## DESCRIPTION OF THE TASK
Find each line below containing the word "within" and copy it.

################

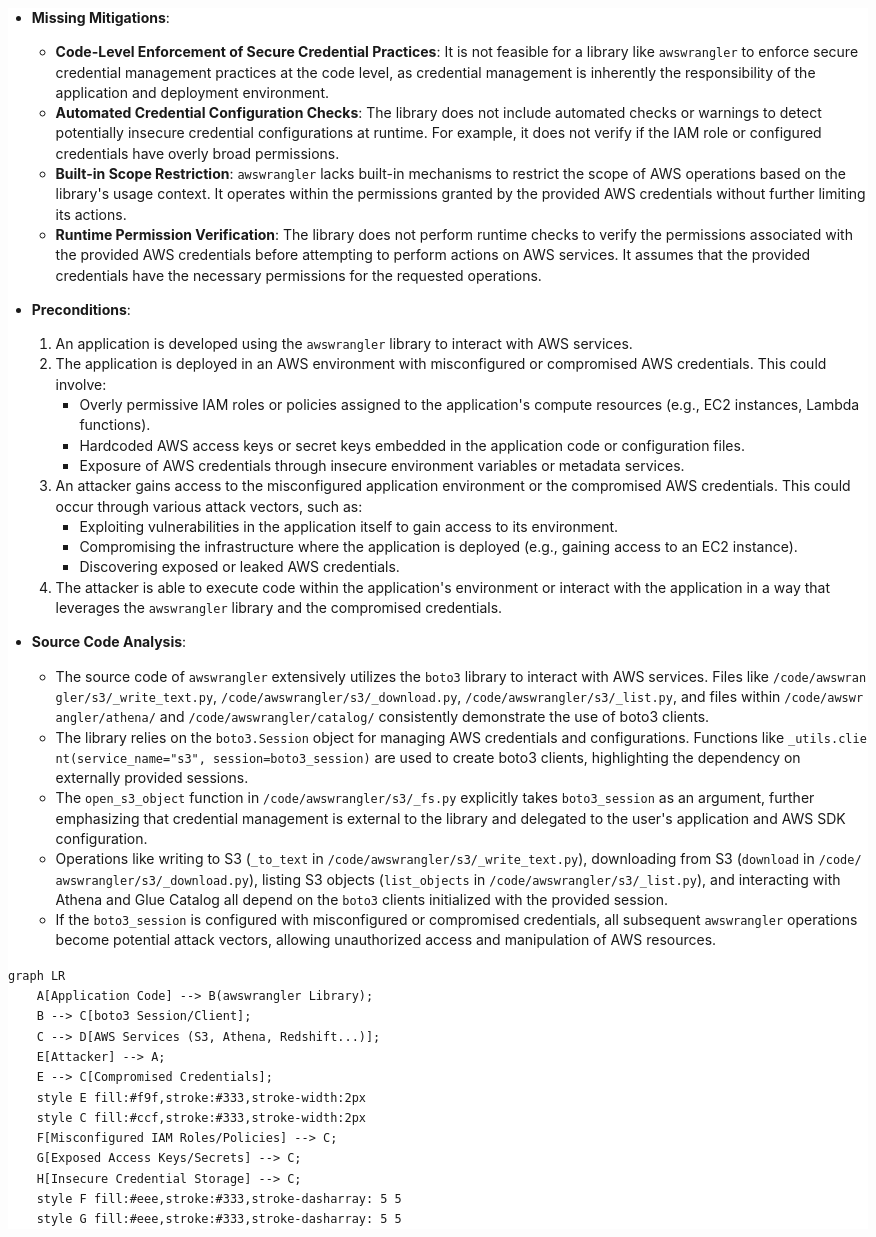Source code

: - **Missing Mitigations**:
    - **Code-Level Enforcement of Secure Credential Practices**: It is not feasible for a library like `awswrangler` to enforce secure credential management practices at the code level, as credential management is inherently the responsibility of the application and deployment environment.
    - **Automated Credential Configuration Checks**: The library does not include automated checks or warnings to detect potentially insecure credential configurations at runtime. For example, it does not verify if the IAM role or configured credentials have overly broad permissions.
    - **Built-in Scope Restriction**: `awswrangler` lacks built-in mechanisms to restrict the scope of AWS operations based on the library's usage context. It operates within the permissions granted by the provided AWS credentials without further limiting its actions.
    - **Runtime Permission Verification**: The library does not perform runtime checks to verify the permissions associated with the provided AWS credentials before attempting to perform actions on AWS services. It assumes that the provided credentials have the necessary permissions for the requested operations.

- **Preconditions**:
    1. An application is developed using the `awswrangler` library to interact with AWS services.
    2. The application is deployed in an AWS environment with misconfigured or compromised AWS credentials. This could involve:
        - Overly permissive IAM roles or policies assigned to the application's compute resources (e.g., EC2 instances, Lambda functions).
        - Hardcoded AWS access keys or secret keys embedded in the application code or configuration files.
        - Exposure of AWS credentials through insecure environment variables or metadata services.
    3. An attacker gains access to the misconfigured application environment or the compromised AWS credentials. This could occur through various attack vectors, such as:
        - Exploiting vulnerabilities in the application itself to gain access to its environment.
        - Compromising the infrastructure where the application is deployed (e.g., gaining access to an EC2 instance).
        - Discovering exposed or leaked AWS credentials.
    4. The attacker is able to execute code within the application's environment or interact with the application in a way that leverages the `awswrangler` library and the compromised credentials.

- **Source Code Analysis**:
    - The source code of `awswrangler` extensively utilizes the `boto3` library to interact with AWS services. Files like `/code/awswrangler/s3/_write_text.py`, `/code/awswrangler/s3/_download.py`, `/code/awswrangler/s3/_list.py`, and files within `/code/awswrangler/athena/` and `/code/awswrangler/catalog/` consistently demonstrate the use of boto3 clients.
    - The library relies on the `boto3.Session` object for managing AWS credentials and configurations. Functions like `_utils.client(service_name="s3", session=boto3_session)` are used to create boto3 clients, highlighting the dependency on externally provided sessions.
    - The `open_s3_object` function in `/code/awswrangler/s3/_fs.py` explicitly takes `boto3_session` as an argument, further emphasizing that credential management is external to the library and delegated to the user's application and AWS SDK configuration.
    - Operations like writing to S3 (`_to_text` in `/code/awswrangler/s3/_write_text.py`), downloading from S3 (`download` in `/code/awswrangler/s3/_download.py`), listing S3 objects (`list_objects` in `/code/awswrangler/s3/_list.py`), and interacting with Athena and Glue Catalog all depend on the `boto3` clients initialized with the provided session.
    - If the `boto3_session` is configured with misconfigured or compromised credentials, all subsequent `awswrangler` operations become potential attack vectors, allowing unauthorized access and manipulation of AWS resources.

```mermaid
graph LR
    A[Application Code] --> B(awswrangler Library);
    B --> C[boto3 Session/Client];
    C --> D[AWS Services (S3, Athena, Redshift...)];
    E[Attacker] --> A;
    E --> C[Compromised Credentials];
    style E fill:#f9f,stroke:#333,stroke-width:2px
    style C fill:#ccf,stroke:#333,stroke-width:2px
    F[Misconfigured IAM Roles/Policies] --> C;
    G[Exposed Access Keys/Secrets] --> C;
    H[Insecure Credential Storage] --> C;
    style F fill:#eee,stroke:#333,stroke-dasharray: 5 5
    style G fill:#eee,stroke:#333,stroke-dasharray: 5 5
```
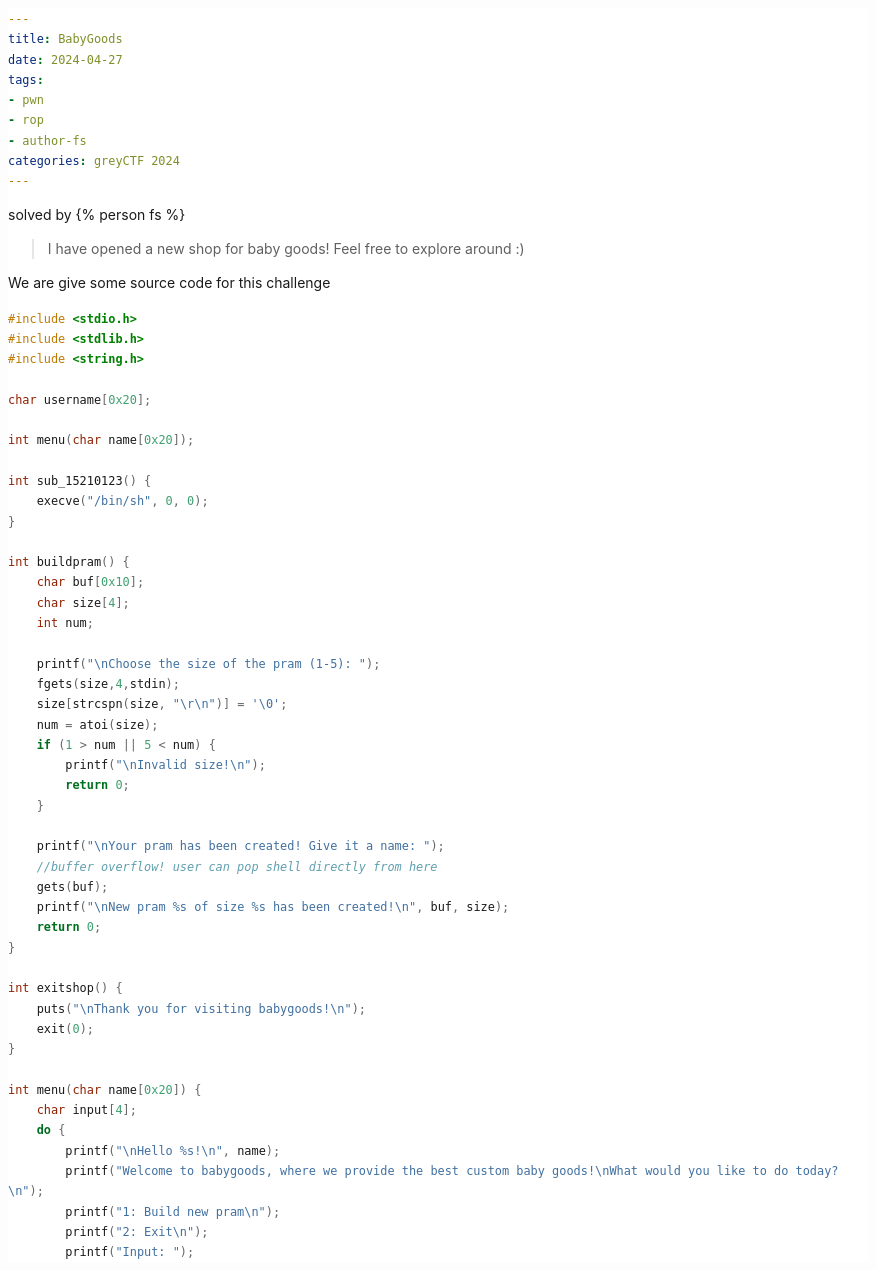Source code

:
 ```yaml
---
title: BabyGoods
date: 2024-04-27
tags: 
- pwn
- rop
- author-fs
categories: greyCTF 2024
---
```


solved by {% person fs %}

> I have opened a new shop for baby goods! Feel free to explore around :)

We are give some source code for this challenge
```c
#include <stdio.h>
#include <stdlib.h>
#include <string.h>

char username[0x20];

int menu(char name[0x20]);

int sub_15210123() {
    execve("/bin/sh", 0, 0);
}

int buildpram() {
    char buf[0x10];
    char size[4];
    int num;

    printf("\nChoose the size of the pram (1-5): ");
    fgets(size,4,stdin);
    size[strcspn(size, "\r\n")] = '\0';
    num = atoi(size);
    if (1 > num || 5 < num) {
        printf("\nInvalid size!\n");
        return 0;
    }

    printf("\nYour pram has been created! Give it a name: ");
    //buffer overflow! user can pop shell directly from here
    gets(buf);
    printf("\nNew pram %s of size %s has been created!\n", buf, size);
    return 0;
}

int exitshop() {
    puts("\nThank you for visiting babygoods!\n");
    exit(0);
}

int menu(char name[0x20]) {
    char input[4];
    do {
        printf("\nHello %s!\n", name);
        printf("Welcome to babygoods, where we provide the best custom baby goods!\nWhat would you like to do today?\n");
        printf("1: Build new pram\n");
        printf("2: Exit\n");
        printf("Input: ");
```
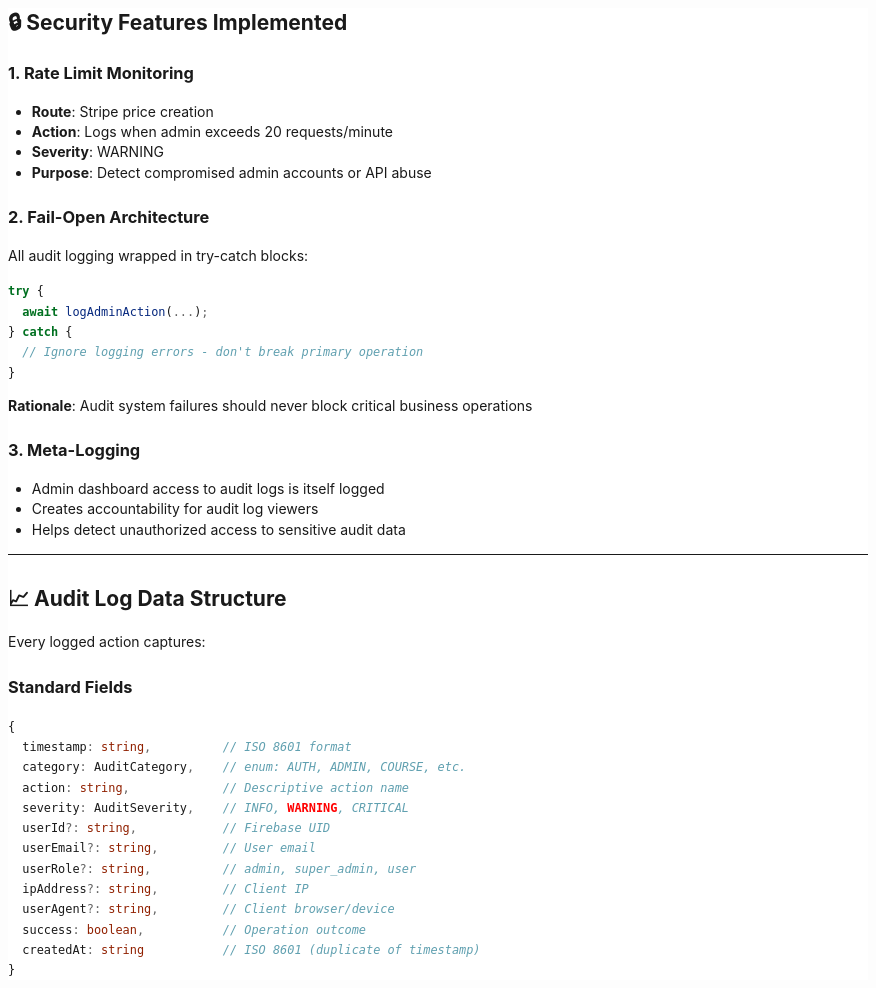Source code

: 
## 🔒 Security Features Implemented

### 1. Rate Limit Monitoring

- **Route**: Stripe price creation
- **Action**: Logs when admin exceeds 20 requests/minute
- **Severity**: WARNING
- **Purpose**: Detect compromised admin accounts or API abuse

### 2. Fail-Open Architecture

All audit logging wrapped in try-catch blocks:

```typescript
try {
  await logAdminAction(...);
} catch {
  // Ignore logging errors - don't break primary operation
}
```

**Rationale**: Audit system failures should never block critical business operations

### 3. Meta-Logging

- Admin dashboard access to audit logs is itself logged
- Creates accountability for audit log viewers
- Helps detect unauthorized access to sensitive audit data

---

## 📈 Audit Log Data Structure

Every logged action captures:

### Standard Fields

```typescript
{
  timestamp: string,          // ISO 8601 format
  category: AuditCategory,    // enum: AUTH, ADMIN, COURSE, etc.
  action: string,             // Descriptive action name
  severity: AuditSeverity,    // INFO, WARNING, CRITICAL
  userId?: string,            // Firebase UID
  userEmail?: string,         // User email
  userRole?: string,          // admin, super_admin, user
  ipAddress?: string,         // Client IP
  userAgent?: string,         // Client browser/device
  success: boolean,           // Operation outcome
  createdAt: string           // ISO 8601 (duplicate of timestamp)
}
```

################

## TASK ANSWER
    - **Built-in Scope Restriction**: `awswrangler` lacks built-in mechanisms to restrict the scope of AWS operations based on the library's usage context. It operates within the permissions granted by the provided AWS credentials without further limiting its actions.
    4. The attacker is able to execute code within the application's environment or interact with the application in a way that leverages the `awswrangler` library and the compromised credentials.
    - The source code of `awswrangler` extensively utilizes the `boto3` library to interact with AWS services. Files like `/code/awswrangler/s3/_write_text.py`, `/code/awswrangler/s3/_download.py`, `/code/awswrangler/s3/_list.py`, and files within `/code/awswrangler/athena/` and `/code/awswrangler/catalog/` consistently demonstrate the use of boto3 clients.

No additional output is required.